SUMENEP, NETSATU.COM,-Ketua DPRD Sumenep, H. Zainal Arifin, menegaskan pihaknya siap mengawal dan turun langsung melakukan inspeksi mendadak (sidak) setelah menerima sejumlah laporan masyarakat terkait dugaan masalah dalam pelaksanaan program tersebut, Program Makan Bergizi Gratis (MBG) yang digagas pemerintah pusat merupakan program untuk meningkatkan kualitas gizi siswa kini menjadi sorotan serius di Kabupaten Sumenep.
Pernyataan tegas itu disampaikan langsung oleh Zainal Arifin, Senin (9/3/2026). Ia mengaku prihatin dengan berbagai informasi yang beredar mengenai kualitas menu MBG di beberapa Satuan Pelayanan Pemenuhan Gizi (SPPG) yang dinilai tidak layak.
“Beredar kabar di beberapa SPPG yang menyajikan menu MBG kepada siswa, ada telur yang busuk, nasi yang terasa basi, dan sebagainya. Artinya, sajiannya dikeluhkan tidak layak,” katanya.
Meski begitu, ia menegaskan bahwa program MBG pada dasarnya memiliki tujuan baik, yakni meningkatkan kualitas gizi peserta didik di Indonesia. Namun menurutnya, pelaksanaan di lapangan harus tetap diawasi secara ketat agar tidak menyimpang dari tujuan awal.
Untuk memastikan kondisi sebenarnya, Zainal memastikan DPRD Sumenep akan melakukan sidak langsung ke sejumlah titik pelaksanaan program MBG di wilayah Sumenep setelah masa reses dan Ramadan berakhir.
“Selesai reses, saya pastikan akan menggandeng pimpinan dan anggota komisi terkait untuk sidak ke semua MBG yang ada di Kabupaten Sumenep. Bahkan saya sudah mengantongi beberapa data MBG yang diduga bermasalah,” tegasnya.
Ia menjelaskan, sidak tersebut akan melibatkan Komisi IV DPRD yang akan menyoroti aspek gizi dan kualitas makanan, serta Komisi III yang akan fokus pada persoalan Instalasi Pengolahan Air Limbah (IPAL).
Menurutnya, laporan masyarakat menyebutkan bahwa sebagian besar titik MBG di Kabupaten Sumenep diduga belum memiliki fasilitas IPAL yang memadai.
“Ada laporan dari masyarakat bahwa sekitar 90 persen MBG di Kabupaten Sumenep tidak memiliki IPAL. Ini tentu harus kita cek langsung di lapangan,” jelasnya.
Jika nantinya dalam sidak ditemukan adanya pelanggaran administratif, terutama terkait perizinan maupun fasilitas pendukung seperti IPAL, DPRD Sumenep tidak akan tinggal diam.
Zainal menegaskan pihaknya akan memberikan rekomendasi kepada Bupati Sumenep untuk diteruskan kepada Badan Gizi Nasional sebagai pihak yang bertanggung jawab terhadap program MBG.
Selain itu, ia juga menyinggung sejumlah kasus keracunan yang pernah dikaitkan dengan program MBG di beberapa daerah lain. Meski hingga saat ini belum ada laporan serupa di Sumenep, ia menegaskan akan bertindak tegas jika hal tersebut benar-benar terjadi.
“Saya belum menerima laporan ada siswa yang keracunan di Sumenep. Tapi kalau misalnya ada korban dan penegak hukum tidak bergerak, saya pastikan akan turun tangan mewakili rakyat Kabupaten Sumenep,” tegasnya.

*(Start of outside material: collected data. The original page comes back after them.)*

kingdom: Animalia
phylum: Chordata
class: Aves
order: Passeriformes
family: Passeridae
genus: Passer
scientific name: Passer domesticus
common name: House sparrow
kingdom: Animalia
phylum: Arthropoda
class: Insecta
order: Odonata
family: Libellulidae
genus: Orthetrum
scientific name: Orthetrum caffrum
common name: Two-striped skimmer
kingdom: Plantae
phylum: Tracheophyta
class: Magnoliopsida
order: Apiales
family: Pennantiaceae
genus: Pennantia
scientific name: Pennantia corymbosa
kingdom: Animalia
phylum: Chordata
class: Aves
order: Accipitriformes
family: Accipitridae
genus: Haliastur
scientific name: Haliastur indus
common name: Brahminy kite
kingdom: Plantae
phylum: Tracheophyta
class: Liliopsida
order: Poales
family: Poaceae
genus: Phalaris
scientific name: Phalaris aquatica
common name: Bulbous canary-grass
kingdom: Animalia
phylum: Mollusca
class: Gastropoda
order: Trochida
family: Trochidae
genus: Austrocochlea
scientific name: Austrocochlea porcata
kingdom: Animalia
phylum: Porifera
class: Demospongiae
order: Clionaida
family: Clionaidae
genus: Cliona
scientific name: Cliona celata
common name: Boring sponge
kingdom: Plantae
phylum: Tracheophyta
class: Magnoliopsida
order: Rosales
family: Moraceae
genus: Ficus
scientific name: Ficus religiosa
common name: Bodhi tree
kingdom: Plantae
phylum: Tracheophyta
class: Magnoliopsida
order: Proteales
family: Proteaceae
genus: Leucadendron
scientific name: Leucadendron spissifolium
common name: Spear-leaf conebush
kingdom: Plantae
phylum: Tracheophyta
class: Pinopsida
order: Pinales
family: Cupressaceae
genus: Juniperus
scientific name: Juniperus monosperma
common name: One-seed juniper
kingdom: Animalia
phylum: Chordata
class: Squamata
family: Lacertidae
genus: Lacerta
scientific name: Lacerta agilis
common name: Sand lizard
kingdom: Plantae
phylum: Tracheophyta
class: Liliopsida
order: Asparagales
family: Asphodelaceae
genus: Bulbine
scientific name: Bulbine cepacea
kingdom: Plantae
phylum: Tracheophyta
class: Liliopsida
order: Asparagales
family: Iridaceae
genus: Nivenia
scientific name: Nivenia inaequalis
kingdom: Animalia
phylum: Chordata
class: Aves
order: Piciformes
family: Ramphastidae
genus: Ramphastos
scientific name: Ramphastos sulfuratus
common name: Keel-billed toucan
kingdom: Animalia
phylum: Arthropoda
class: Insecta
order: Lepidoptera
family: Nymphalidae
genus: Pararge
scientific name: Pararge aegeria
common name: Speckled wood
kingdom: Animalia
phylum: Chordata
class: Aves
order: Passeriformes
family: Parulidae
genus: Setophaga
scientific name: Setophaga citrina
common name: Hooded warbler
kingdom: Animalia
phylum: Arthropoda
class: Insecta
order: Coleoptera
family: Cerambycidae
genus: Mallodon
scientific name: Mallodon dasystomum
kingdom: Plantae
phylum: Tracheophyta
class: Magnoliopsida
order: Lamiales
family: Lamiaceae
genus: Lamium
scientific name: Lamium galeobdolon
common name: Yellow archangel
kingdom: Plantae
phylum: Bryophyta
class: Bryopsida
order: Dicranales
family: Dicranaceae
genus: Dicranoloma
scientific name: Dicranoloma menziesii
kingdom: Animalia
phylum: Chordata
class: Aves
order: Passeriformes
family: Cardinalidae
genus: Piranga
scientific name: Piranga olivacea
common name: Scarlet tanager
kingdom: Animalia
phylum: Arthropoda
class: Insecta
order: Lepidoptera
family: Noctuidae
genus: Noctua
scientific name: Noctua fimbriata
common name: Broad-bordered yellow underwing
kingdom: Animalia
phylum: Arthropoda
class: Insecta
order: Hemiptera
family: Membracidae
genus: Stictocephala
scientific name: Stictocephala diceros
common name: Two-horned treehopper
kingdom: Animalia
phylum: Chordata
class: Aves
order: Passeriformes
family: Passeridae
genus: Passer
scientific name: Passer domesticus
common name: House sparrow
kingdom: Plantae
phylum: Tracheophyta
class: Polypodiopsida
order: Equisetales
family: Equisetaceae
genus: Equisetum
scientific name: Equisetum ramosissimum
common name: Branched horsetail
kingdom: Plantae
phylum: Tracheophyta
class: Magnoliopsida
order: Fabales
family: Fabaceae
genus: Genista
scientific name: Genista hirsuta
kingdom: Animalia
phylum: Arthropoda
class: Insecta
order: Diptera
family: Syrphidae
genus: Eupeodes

Disisi lain, ia juga menyoroti ketimpangan penghasilan antara sebagian tenaga kerja dalam program MBG dengan para tenaga pendidik honorer maupun sukarelawan yang selama ini mengabdi di dunia pendidikan.
“Baru bekerja di MBG gajinya ada yang sampai 3 juta bahkan 7 juta. Sementara banyak guru honorer penghasilannya jauh lebih kecil. Ketimpangan ini tentu menimbulkan pertanyaan di tengah masyarakat,” ungkapnya.
Meski demikian, Ketua DPRD Kabupaten Sumenep menegaskan program MBG tetap bisa dilanjutkan selama benar-benar memberikan manfaat nyata bagi masyarakat, khususnya bagi para siswa penerima manfaat.
Namun ia mengingatkan, jika program tersebut justru dimanfaatkan oleh oknum untuk kepentingan pribadi, maka tujuan mulia dari program nasional tersebut akan kehilangan maknanya.
“Kalau memang bermanfaat tentu kita dukung. Tapi kalau hanya menjadi kesempatan memperkaya oknum tertentu, maka program ini bisa dianggap gagal,” tutupnya.